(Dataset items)
__________________________________________________

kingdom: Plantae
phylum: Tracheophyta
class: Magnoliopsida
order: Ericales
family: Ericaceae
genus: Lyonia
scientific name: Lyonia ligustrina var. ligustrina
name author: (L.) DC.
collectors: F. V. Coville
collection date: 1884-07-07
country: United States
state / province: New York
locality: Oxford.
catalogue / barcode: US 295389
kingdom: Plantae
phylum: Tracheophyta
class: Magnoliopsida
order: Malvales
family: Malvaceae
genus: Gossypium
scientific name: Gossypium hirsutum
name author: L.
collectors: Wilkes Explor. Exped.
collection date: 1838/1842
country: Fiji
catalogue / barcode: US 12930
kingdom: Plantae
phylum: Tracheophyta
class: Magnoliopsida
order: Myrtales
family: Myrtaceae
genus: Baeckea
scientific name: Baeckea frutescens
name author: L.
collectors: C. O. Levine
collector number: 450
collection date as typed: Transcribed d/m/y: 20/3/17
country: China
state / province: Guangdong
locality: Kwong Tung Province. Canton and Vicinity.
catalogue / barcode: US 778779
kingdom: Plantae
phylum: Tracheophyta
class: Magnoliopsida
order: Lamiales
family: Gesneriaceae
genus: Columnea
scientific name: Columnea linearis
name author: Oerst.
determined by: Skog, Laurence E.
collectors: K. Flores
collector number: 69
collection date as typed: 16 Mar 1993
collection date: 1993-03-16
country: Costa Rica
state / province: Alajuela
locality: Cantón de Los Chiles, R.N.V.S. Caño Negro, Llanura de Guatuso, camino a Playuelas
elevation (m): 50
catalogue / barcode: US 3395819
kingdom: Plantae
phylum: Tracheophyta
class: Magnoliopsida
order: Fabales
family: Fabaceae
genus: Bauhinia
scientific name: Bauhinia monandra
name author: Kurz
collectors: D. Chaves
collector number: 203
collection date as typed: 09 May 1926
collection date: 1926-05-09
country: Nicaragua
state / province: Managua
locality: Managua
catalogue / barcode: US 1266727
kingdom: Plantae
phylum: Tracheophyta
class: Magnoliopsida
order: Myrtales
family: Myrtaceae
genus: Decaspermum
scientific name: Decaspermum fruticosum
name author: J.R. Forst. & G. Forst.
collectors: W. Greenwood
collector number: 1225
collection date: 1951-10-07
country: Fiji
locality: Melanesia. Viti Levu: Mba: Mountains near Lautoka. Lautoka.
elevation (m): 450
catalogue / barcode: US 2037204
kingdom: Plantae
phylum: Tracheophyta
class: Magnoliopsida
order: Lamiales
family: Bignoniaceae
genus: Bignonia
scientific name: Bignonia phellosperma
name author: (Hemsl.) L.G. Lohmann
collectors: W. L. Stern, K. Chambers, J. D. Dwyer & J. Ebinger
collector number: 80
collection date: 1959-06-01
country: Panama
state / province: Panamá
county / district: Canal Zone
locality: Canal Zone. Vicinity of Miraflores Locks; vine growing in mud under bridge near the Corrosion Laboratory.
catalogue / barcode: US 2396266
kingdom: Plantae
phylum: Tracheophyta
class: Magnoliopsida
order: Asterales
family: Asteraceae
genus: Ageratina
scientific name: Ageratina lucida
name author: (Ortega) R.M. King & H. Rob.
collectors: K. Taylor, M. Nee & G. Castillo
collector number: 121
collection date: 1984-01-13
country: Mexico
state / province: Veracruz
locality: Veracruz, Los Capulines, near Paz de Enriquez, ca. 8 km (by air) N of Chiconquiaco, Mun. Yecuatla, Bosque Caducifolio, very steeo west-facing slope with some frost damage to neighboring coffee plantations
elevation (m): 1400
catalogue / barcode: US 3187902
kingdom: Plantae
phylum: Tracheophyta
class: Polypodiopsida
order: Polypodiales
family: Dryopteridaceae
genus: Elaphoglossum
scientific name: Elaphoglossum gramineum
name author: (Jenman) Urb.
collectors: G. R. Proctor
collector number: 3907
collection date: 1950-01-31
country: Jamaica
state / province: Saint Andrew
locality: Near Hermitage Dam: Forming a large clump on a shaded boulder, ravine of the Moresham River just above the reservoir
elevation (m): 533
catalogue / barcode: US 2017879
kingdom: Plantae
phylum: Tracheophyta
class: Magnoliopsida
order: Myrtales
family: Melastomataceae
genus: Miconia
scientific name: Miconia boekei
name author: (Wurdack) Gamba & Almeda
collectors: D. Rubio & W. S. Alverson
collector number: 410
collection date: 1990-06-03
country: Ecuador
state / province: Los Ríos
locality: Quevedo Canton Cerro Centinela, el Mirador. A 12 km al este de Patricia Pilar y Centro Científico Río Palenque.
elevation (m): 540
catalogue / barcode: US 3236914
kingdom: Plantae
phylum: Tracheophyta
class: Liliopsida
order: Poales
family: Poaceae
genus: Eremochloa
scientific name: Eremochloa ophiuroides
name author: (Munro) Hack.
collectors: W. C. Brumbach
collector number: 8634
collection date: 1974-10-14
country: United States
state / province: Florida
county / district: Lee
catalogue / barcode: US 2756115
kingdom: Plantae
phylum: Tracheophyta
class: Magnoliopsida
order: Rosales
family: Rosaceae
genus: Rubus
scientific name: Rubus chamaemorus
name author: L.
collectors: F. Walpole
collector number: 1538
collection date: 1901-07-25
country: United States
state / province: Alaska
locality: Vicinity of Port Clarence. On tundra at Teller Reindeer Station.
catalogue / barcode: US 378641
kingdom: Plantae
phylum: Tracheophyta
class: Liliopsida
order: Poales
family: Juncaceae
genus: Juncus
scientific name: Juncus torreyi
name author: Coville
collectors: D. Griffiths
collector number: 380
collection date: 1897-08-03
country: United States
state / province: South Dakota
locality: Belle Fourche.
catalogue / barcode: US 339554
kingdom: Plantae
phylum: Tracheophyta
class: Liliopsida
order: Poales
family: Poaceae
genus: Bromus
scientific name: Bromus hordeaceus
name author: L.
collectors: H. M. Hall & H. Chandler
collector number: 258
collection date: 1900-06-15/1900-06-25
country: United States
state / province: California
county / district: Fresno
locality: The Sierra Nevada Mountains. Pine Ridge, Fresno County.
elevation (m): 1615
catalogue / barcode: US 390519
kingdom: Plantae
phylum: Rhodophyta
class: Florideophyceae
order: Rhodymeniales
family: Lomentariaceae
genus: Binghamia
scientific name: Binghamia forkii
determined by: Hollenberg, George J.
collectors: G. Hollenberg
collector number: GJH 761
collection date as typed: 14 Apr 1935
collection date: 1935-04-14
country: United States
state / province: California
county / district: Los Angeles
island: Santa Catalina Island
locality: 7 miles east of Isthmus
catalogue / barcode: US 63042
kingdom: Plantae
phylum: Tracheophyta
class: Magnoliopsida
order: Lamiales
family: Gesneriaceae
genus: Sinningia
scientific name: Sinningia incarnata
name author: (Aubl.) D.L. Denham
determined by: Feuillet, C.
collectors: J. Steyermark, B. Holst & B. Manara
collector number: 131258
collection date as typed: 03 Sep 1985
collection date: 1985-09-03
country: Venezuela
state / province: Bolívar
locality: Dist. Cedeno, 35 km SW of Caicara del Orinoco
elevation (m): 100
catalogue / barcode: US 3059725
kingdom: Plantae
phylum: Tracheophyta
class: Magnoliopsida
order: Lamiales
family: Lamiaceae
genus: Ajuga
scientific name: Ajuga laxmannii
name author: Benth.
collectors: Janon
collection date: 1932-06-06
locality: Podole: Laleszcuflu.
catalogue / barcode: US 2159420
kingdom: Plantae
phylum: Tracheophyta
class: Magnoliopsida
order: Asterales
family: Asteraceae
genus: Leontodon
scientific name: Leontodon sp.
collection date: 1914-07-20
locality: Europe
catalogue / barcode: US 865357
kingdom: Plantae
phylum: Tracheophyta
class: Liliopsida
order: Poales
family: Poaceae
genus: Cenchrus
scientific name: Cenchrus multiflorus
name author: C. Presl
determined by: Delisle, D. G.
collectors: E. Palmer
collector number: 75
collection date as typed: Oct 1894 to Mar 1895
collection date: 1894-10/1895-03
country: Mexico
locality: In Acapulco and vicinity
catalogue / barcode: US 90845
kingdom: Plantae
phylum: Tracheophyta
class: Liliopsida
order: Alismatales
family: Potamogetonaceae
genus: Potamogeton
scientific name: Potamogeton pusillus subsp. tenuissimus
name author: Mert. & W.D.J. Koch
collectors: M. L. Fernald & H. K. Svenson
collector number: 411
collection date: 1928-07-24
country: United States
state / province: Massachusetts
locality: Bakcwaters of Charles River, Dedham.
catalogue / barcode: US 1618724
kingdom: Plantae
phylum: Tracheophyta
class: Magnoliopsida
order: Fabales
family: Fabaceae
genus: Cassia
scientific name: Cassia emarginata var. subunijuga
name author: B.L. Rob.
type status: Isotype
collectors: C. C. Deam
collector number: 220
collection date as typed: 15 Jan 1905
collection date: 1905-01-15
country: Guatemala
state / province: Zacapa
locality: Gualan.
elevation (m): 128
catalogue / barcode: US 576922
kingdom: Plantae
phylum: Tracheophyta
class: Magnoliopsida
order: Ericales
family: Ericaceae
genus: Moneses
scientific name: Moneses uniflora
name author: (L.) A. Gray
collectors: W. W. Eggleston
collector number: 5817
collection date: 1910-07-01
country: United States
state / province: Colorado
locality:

__________________________________________________

» WHAT THIS TASK INVOLVES
Repeat the items word for word, starting at the first line above and stopping after the line that has "scientific name: Gossypium hirsutum".

» EXERCISE ANSWER
kingdom: Plantae
phylum: Tracheophyta
class: Magnoliopsida
order: Ericales
family: Ericaceae
genus: Lyonia
scientific name: Lyonia ligustrina var. ligustrina
name author: (L.) DC.
collectors: F. V. Coville
collection date: 1884-07-07
country: United States
state / province: New York
locality: Oxford.
catalogue / barcode: US 295389
kingdom: Plantae
phylum: Tracheophyta
class: Magnoliopsida
order: Malvales
family: Malvaceae
genus: Gossypium
scientific name: Gossypium hirsutum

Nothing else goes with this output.